→ Selected extract

Catherine Elizabeth Maples  Waynick (born November 13, 1948) is an American Anglican bishop. She was the 10th bishop of the Episcopal Diocese of Indianapolis from 1997 to 2017. She was elected bishop coadjutor of the Episcopal Diocese of Indianapolis in January 1997, was consecrated on June 7 of that year, and became the diocesan bishop on September 10, 1997. She succeeded Edward W. Jones, who served from 1977 to 1997. At the 2015 diocesan convention, Waynick announced plans to retire, and called for the election of a new bishop to be consecrated in 2017. She was succeeded by Jennifer Baskerville-Burrows on April 29, 2017. Waynick was called to serve as provisional bishop for the Episcopal Diocese of Eastern Michigan on October 21, 2017, serving until 2019.

→ Supplied material

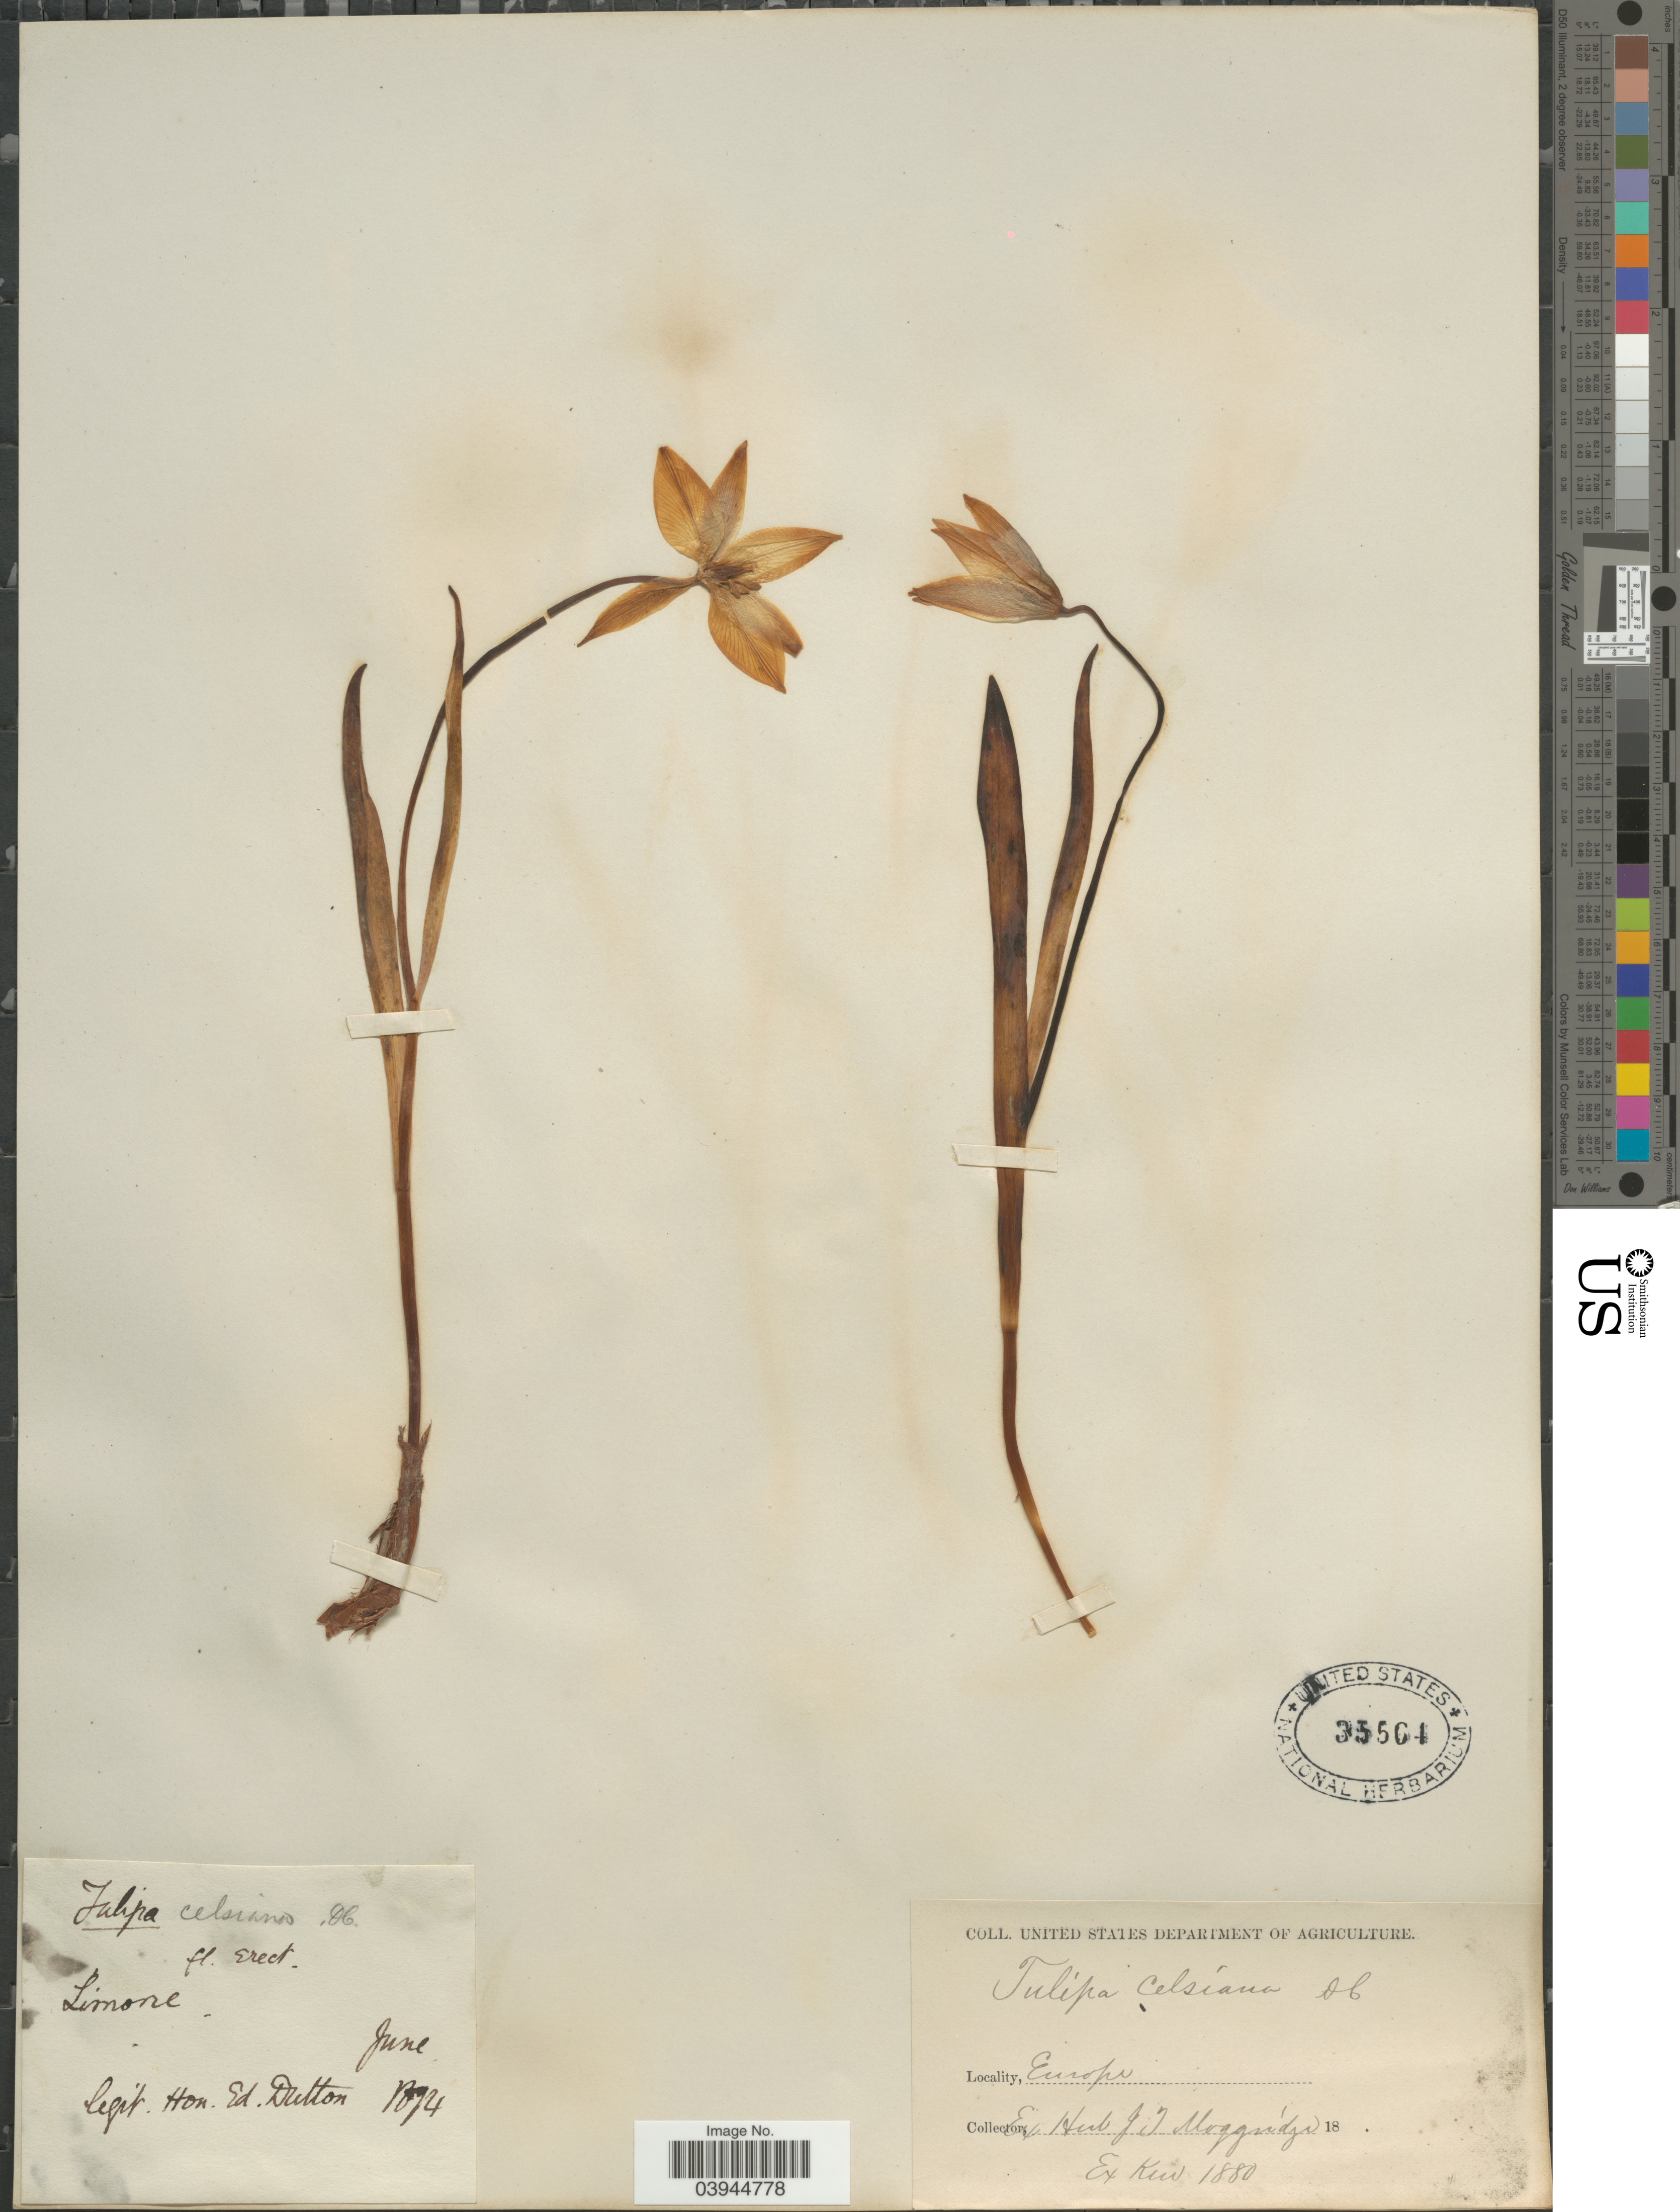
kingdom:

→ Written tasks
- 1) From the Waynick biography, return everything from "Catherine Elizabeth Maples" down to "serving until 2019.".
- 2) Answer these questions using the Waynick biography.
(a) On what date was Waynick consecrated?
(b) Who succeeded her as bishop of Indianapolis?
(c) For which diocese was she called to serve as provisional bishop in 2017?
Rely only on the Waynick biography, not on the material.

→ Task-by-task answers
- 1)
Catherine Elizabeth Maples  Waynick (born November 13, 1948) is an American Anglican bishop. She was the 10th bishop of the Episcopal Diocese of Indianapolis from 1997 to 2017. She was elected bishop coadjutor of the Episcopal Diocese of Indianapolis in January 1997, was consecrated on June 7 of that year, and became the diocesan bishop on September 10, 1997. She succeeded Edward W. Jones, who served from 1977 to 1997. At the 2015 diocesan convention, Waynick announced plans to retire, and called for the election of a new bishop to be consecrated in 2017. She was succeeded by Jennifer Baskerville-Burrows on April 29, 2017. Waynick was called to serve as provisional bishop for the Episcopal Diocese of Eastern Michigan on October 21, 2017, serving until 2019.

- 2)
(a) June 7, 1997
(b) Jennifer Baskerville-Burrows
(c) The Episcopal Diocese of Eastern Michigan